Évelyne Barthou dénonce la vision “utilitariste” de l’université promue par la réforme- comme si l’enseignement supérieur était uniquement destiné favoriser l’insertion professionnelle des jeunes-  là où elle y voit avant tout un lieu  "de partage du savoir, de rencontres, de maturation politique…"

 

Une sélection déjà profondément ancrée dans l’enseignement supérieur français

Les opposants à la réforme s’étonnent du relativement faible engouement suscité par le mouvement de protestation. Il faut dire que les précédentes tentatives d’introduire la sélection à l’université ont fait vivre leurs pires heures aux gouvernements en place en terme de contestation sociale : mai 68, puis, en 1986, l’assassinat de Malik Oussekine tabassé à mort par des CRS lors d’une des plus importantes manifestations qu’ait connu le pays depuis lors. "L’université ouverte à tous représente le dernier bastion du modèle éducatif égalitaire promu en France, sur le papier du moins. Elle mérite bien qu’on se batte pour la défendre !", poursuit ainsi Évelyne Barthou.

Le faible engouement pour ce combat en 2018 est peut-être dû à la grande hétérogénéité de l’enseignement supérieur en France, selon le chercheur Charles Nicolas. C’est une autre singularité majeure du système français : la dualité entre les universités et les grandes écoles accessibles sur concours où se forme une grande partie de l’élite. Certaines d’entre elles sont publiques et dispensent leurs étudiants de frais de scolarité, voire, les rémunèrent en tant que fonctionnaires stagiaires (ENA, Normale sup, Polytechnique). Mais les grandes écoles privées ou consulaires comme HEC, ainsi que certains grands établissements publics comme Sciences po ou les Écoles centrales fixent eux-mêmes le montant de leurs frais de scolarité en dehors de tout contrôle de l’Etat. Sans compter sur le patrimoine culturel nécessaire à la réussite des concours. La proportion d’enfants d’ouvriers varie entre 2 et 6% dans ces grandes écoles, et caracole à un petit 6,4% dans les classes préparatoires permettant d’y accéder...

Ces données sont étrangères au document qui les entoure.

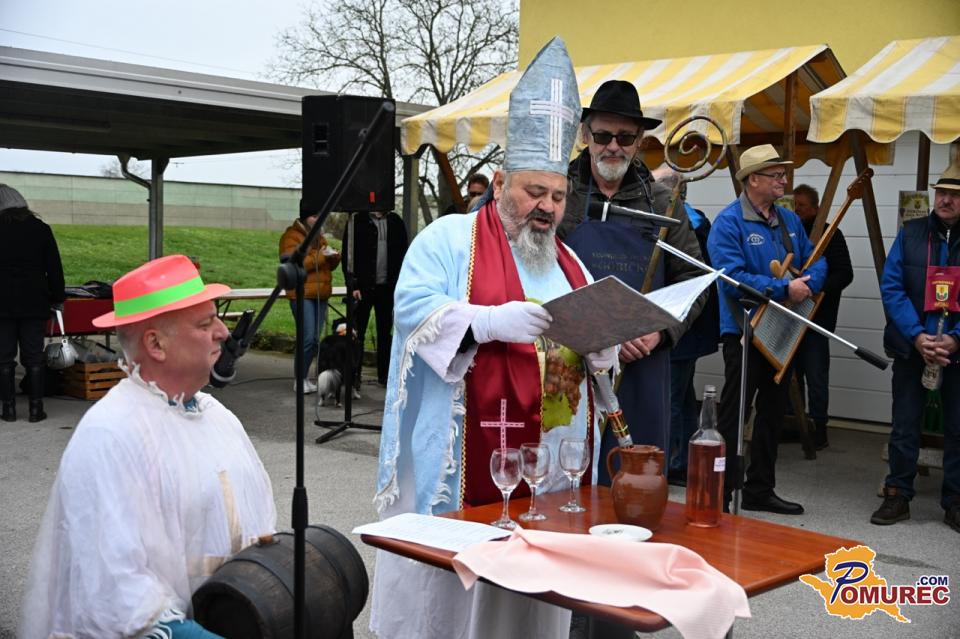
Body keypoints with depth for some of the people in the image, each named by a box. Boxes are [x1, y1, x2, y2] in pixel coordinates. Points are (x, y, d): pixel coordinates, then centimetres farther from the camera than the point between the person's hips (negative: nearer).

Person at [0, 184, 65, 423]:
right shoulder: (40, 229, 2)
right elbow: (54, 268, 4)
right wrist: (58, 299, 12)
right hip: (34, 303, 1)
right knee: (34, 357, 6)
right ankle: (36, 408, 5)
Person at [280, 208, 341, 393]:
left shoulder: (318, 236, 21)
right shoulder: (291, 236, -4)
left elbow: (328, 266, 24)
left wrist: (333, 257, 1)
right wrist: (319, 256, -17)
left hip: (320, 295, 8)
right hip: (302, 294, -8)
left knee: (316, 339, 6)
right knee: (308, 338, -13)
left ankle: (305, 377, 15)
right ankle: (300, 380, -4)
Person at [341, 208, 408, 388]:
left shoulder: (395, 222, 9)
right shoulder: (357, 221, -1)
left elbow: (402, 255, 11)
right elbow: (348, 255, -3)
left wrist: (399, 284, 3)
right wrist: (353, 285, -9)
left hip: (387, 286, 3)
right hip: (363, 287, -3)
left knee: (385, 332, 9)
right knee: (357, 332, 1)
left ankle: (384, 374, 17)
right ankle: (354, 376, 7)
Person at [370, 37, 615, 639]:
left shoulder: (569, 263, 18)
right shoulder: (450, 237, 0)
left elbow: (600, 356, 17)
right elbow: (414, 308, -13)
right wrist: (492, 321, -26)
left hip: (553, 460, 6)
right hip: (461, 458, -5)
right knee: (442, 590, 2)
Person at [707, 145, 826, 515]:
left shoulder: (789, 220, 11)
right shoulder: (729, 222, -13)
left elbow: (816, 262, 12)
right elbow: (733, 277, -23)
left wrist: (807, 283, -11)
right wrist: (784, 289, -23)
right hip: (743, 331, -8)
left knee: (773, 411, 15)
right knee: (732, 415, -4)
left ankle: (760, 491, 28)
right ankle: (719, 496, 3)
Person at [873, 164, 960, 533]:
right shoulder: (911, 234, 1)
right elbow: (891, 287, -4)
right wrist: (917, 336, -14)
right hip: (912, 347, 0)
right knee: (904, 426, 6)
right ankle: (898, 496, 18)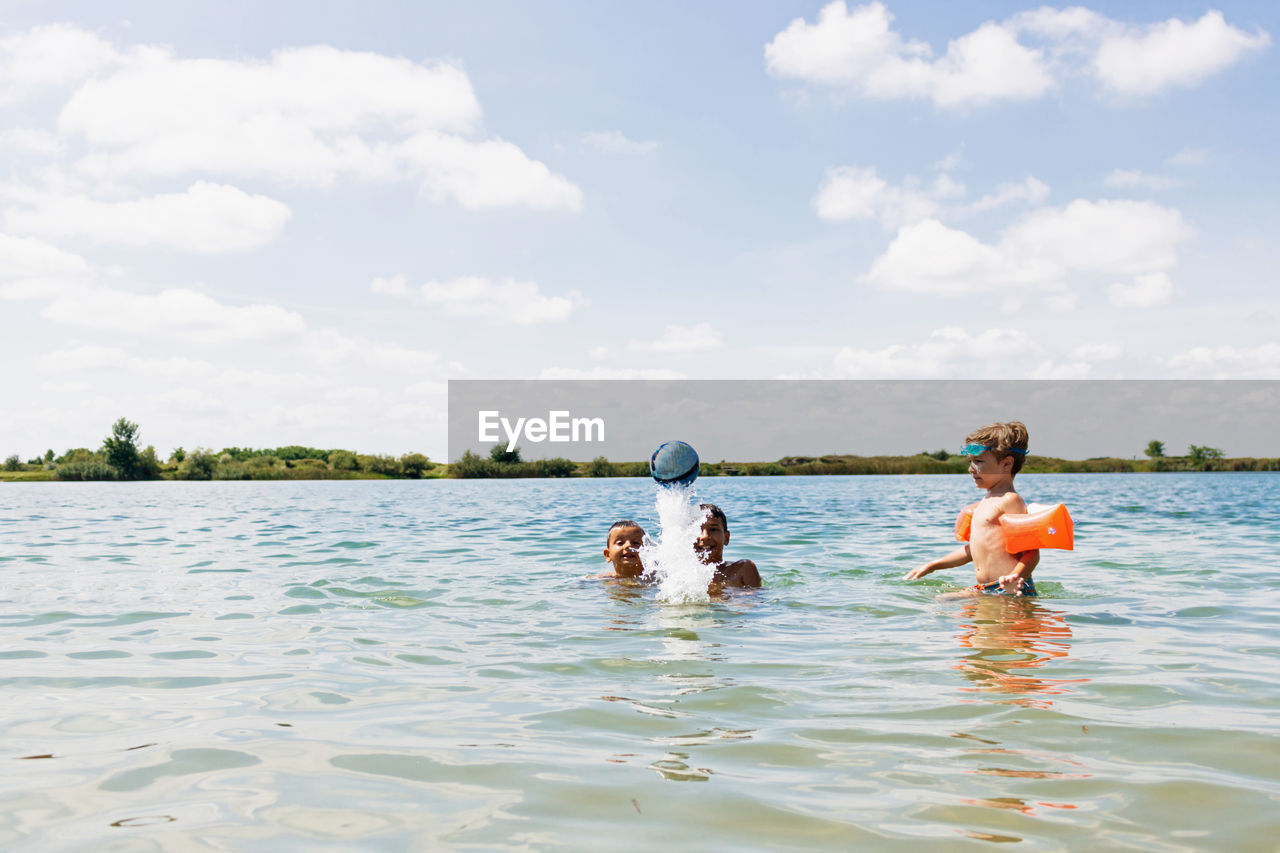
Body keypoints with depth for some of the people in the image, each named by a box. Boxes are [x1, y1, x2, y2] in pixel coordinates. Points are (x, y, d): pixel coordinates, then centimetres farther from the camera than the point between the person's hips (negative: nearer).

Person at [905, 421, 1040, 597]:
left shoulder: (1009, 500, -9)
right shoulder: (984, 504, 22)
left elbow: (1031, 552, -13)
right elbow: (973, 549, 33)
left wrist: (1015, 577, -32)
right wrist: (931, 566, 36)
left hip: (1007, 590, -10)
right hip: (983, 589, 10)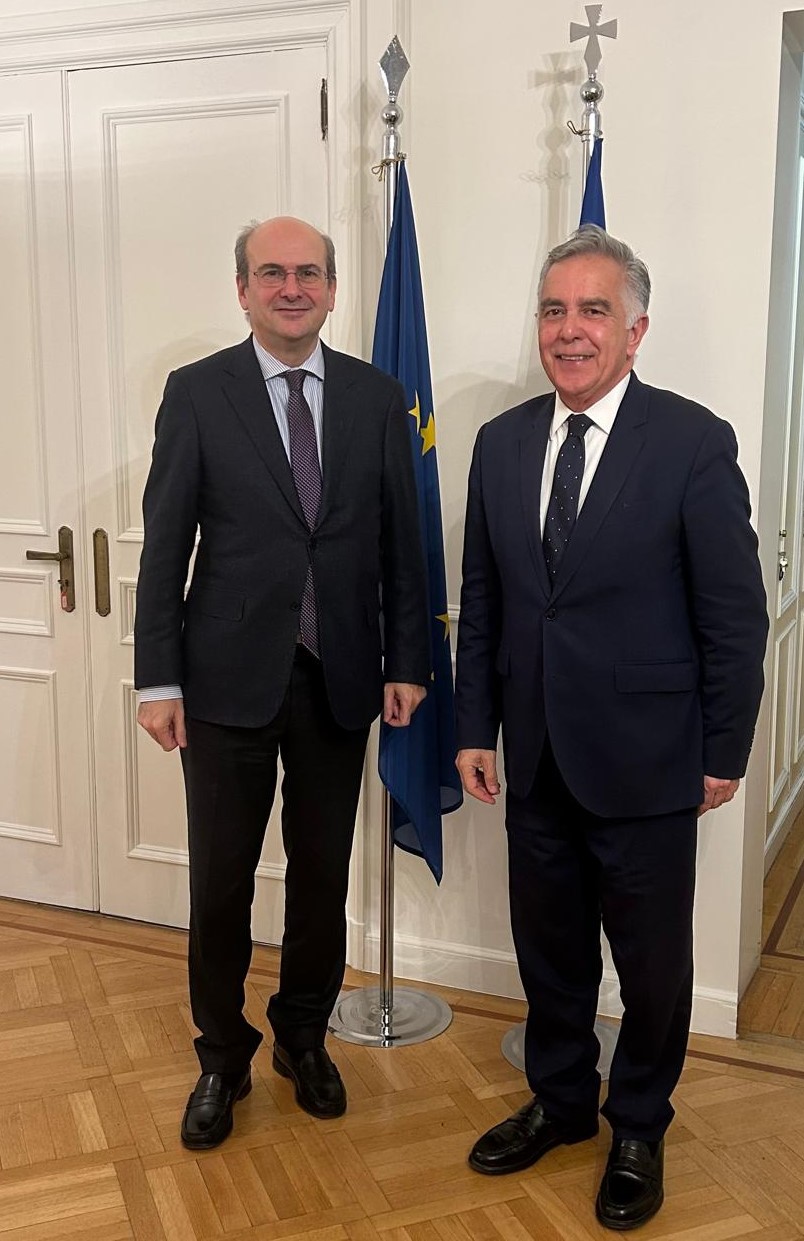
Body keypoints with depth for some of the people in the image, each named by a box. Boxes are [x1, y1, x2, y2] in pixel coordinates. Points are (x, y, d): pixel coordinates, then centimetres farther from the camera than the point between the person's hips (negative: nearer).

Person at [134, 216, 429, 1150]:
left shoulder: (377, 398, 4)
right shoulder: (197, 393, -2)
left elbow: (401, 542, 6)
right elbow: (165, 544, -4)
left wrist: (406, 663, 2)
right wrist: (158, 679, -7)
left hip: (340, 679, 2)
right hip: (228, 679, -1)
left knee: (323, 878, 13)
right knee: (219, 884, 8)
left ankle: (304, 1037, 36)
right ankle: (222, 1057, 29)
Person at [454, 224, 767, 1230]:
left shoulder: (693, 443, -11)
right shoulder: (501, 443, 4)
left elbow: (735, 615, -8)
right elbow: (481, 600, 8)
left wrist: (724, 755, -7)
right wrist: (475, 728, 6)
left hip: (645, 763, -4)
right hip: (537, 760, 4)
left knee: (652, 961, 12)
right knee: (548, 948, 19)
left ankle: (637, 1130, 35)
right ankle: (559, 1101, 41)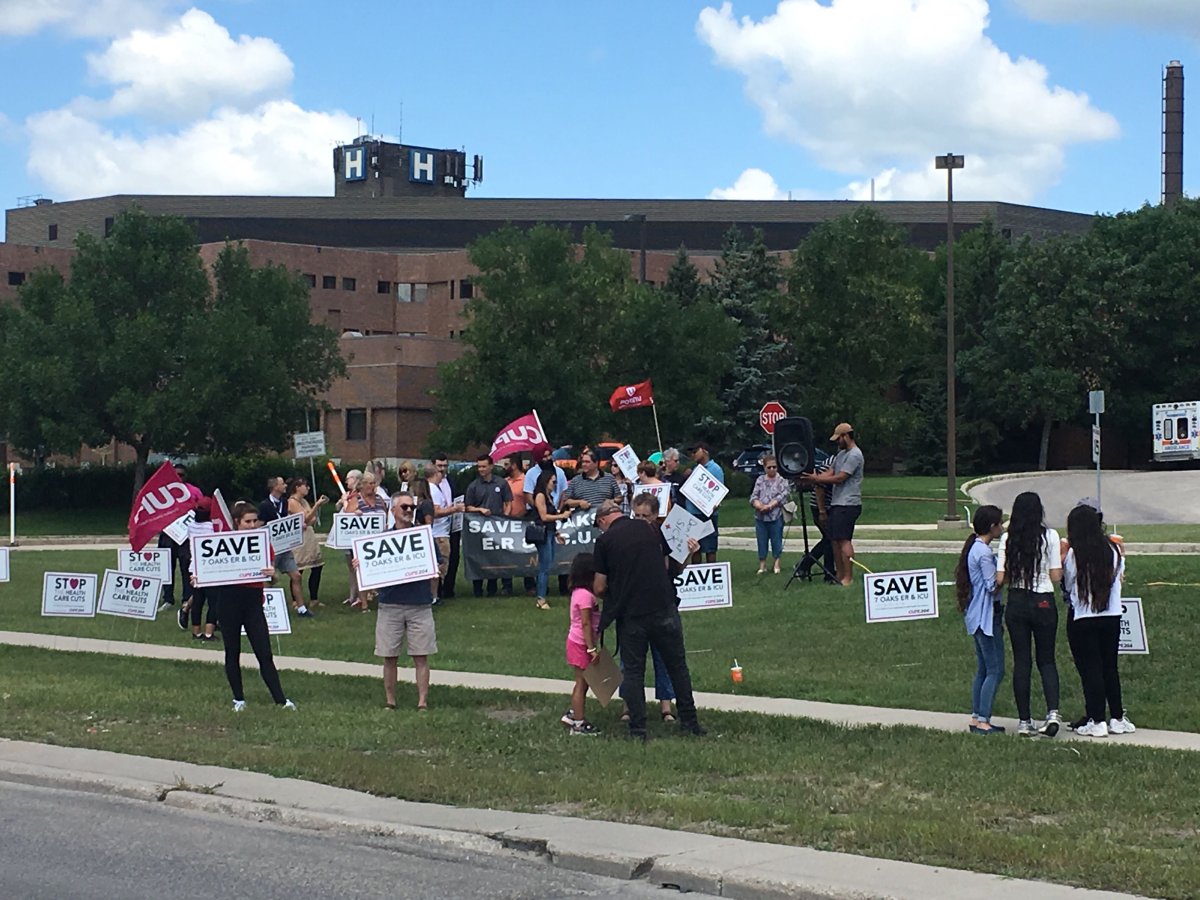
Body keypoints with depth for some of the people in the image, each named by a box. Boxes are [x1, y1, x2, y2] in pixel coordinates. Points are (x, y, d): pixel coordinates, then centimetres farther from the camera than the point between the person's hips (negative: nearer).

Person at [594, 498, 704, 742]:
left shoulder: (605, 540, -3)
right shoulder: (652, 530, 7)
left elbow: (599, 588, 0)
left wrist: (611, 594, 22)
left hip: (630, 614, -2)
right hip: (664, 609, 3)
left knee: (633, 671, 8)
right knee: (677, 666, 13)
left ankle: (638, 729, 7)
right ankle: (690, 722, 18)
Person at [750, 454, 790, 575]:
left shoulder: (782, 480, 3)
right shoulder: (760, 480, 12)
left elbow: (782, 496, -8)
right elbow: (754, 496, 6)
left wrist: (769, 506, -16)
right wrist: (759, 506, -14)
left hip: (776, 516, -3)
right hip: (760, 516, 3)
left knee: (776, 540, 1)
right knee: (762, 541, 6)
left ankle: (776, 564, 11)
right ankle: (762, 565, 12)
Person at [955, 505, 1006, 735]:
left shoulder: (975, 548, 13)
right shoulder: (984, 552, -17)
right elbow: (993, 586, -19)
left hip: (979, 617, 10)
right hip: (987, 616, -10)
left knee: (983, 670, 13)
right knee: (996, 670, -8)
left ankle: (976, 718, 15)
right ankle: (983, 720, -10)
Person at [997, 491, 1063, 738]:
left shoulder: (1007, 539, -2)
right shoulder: (1050, 536, -7)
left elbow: (1000, 578, -4)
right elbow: (1056, 577, -7)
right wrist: (1061, 560, 13)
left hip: (1016, 604, 1)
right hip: (1043, 603, -1)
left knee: (1021, 661, 8)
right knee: (1046, 658, 11)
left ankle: (1024, 721, 8)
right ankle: (1052, 712, -9)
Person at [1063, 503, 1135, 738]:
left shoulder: (1074, 554, -11)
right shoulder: (1113, 549, 0)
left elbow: (1068, 585, -1)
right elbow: (1119, 577, 9)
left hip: (1084, 619, -3)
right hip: (1112, 616, 4)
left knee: (1090, 669, 3)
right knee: (1110, 667, 14)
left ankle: (1096, 721, 1)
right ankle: (1117, 718, 17)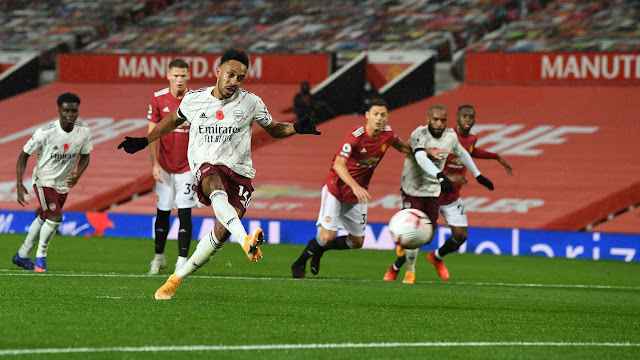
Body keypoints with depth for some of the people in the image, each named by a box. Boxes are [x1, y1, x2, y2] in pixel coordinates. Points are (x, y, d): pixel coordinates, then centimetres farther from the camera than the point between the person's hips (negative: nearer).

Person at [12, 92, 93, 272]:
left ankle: (22, 255, 33)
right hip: (44, 181, -5)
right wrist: (19, 184, -22)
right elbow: (24, 155, -14)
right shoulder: (45, 132, -24)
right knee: (55, 218, -20)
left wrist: (78, 174, -15)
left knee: (43, 219, 16)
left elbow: (85, 156, 5)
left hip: (63, 184, 5)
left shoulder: (83, 131, -12)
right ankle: (41, 254, 3)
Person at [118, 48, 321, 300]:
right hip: (206, 166, -1)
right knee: (217, 187, -40)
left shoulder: (251, 102, 3)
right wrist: (144, 141, 22)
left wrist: (297, 128, -2)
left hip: (239, 172, 1)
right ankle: (246, 241, -65)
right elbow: (173, 120, 26)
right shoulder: (194, 99, 5)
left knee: (222, 232, -17)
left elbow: (274, 129, 17)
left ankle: (178, 278, 3)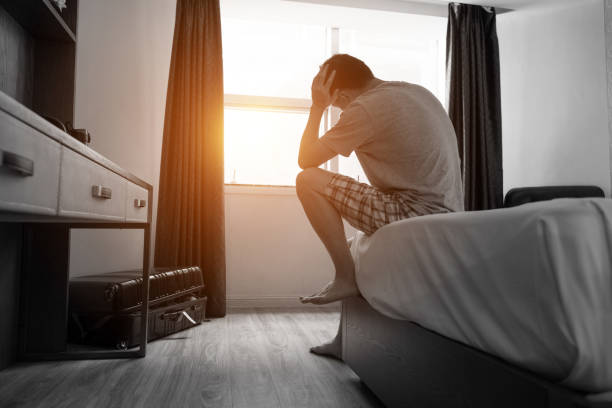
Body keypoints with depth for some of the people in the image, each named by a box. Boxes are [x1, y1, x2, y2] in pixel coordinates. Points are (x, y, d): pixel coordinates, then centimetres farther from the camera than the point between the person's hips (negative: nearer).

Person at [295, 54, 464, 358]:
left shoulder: (365, 108, -11)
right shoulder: (418, 92, 16)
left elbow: (305, 159, -5)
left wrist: (318, 106, 3)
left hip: (416, 216, -9)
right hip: (447, 215, 10)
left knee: (309, 181, -9)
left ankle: (345, 278, -4)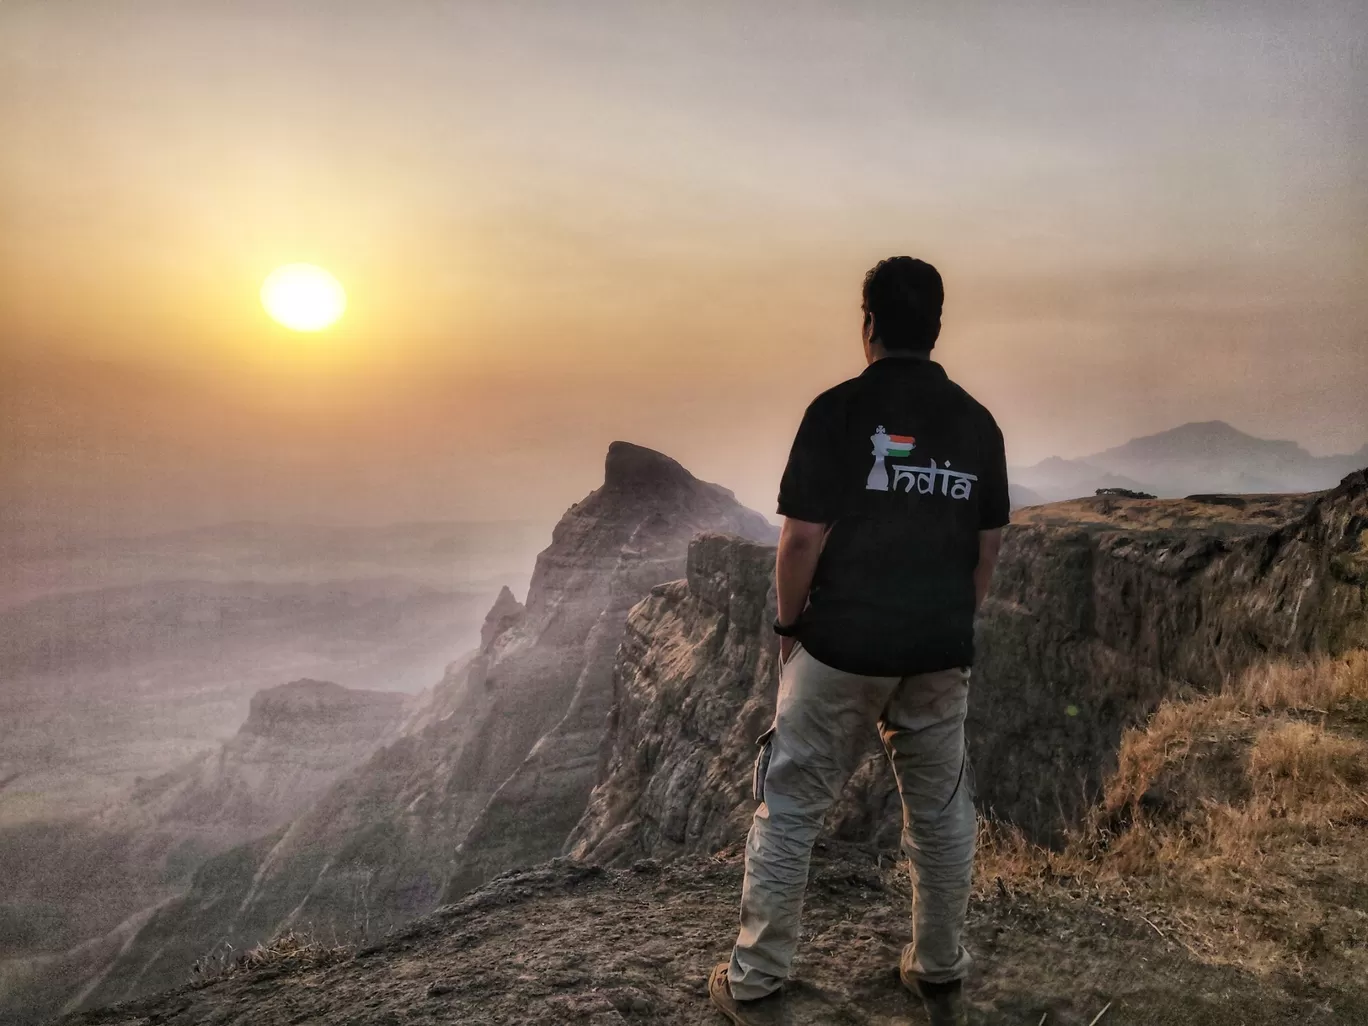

Ce qui explique peut-être qu’un pays comme le Royaume-Uni s’en tire mieux que la France en terme de lutte contre la reproduction sociale dans l’enseignement supérieur. Selon une enquête réalisée par Eurostat en 2011, 32% des descendants de parents peu diplômés ont fait des études outre-Manche, contre 23% en France, avec une moyenne de seulement 18% dans l’ensemble de l’Union européenne. Certes, une telle étude ne donnera peut-être pas les mêmes résultats dans 20 ans, alors que les frais universitaires britanniques ont triplé en 2012... "Mais malgré un système beaucoup plus inégalitaire sur le papier, avec des frais de scolarité extrêmement élevés, l’Etat garde la main sur l’ensemble de l’enseignement supérieur au Royaume-Uni, contrairement à la France où l’on ferme totalement les yeux sur ce qui se passe en dehors du secteur public de l’enseignement supérieur", poursuit Charles Nicolas. La partie cachée de l’iceberg, totalement absente du débat à l’heure actuelle.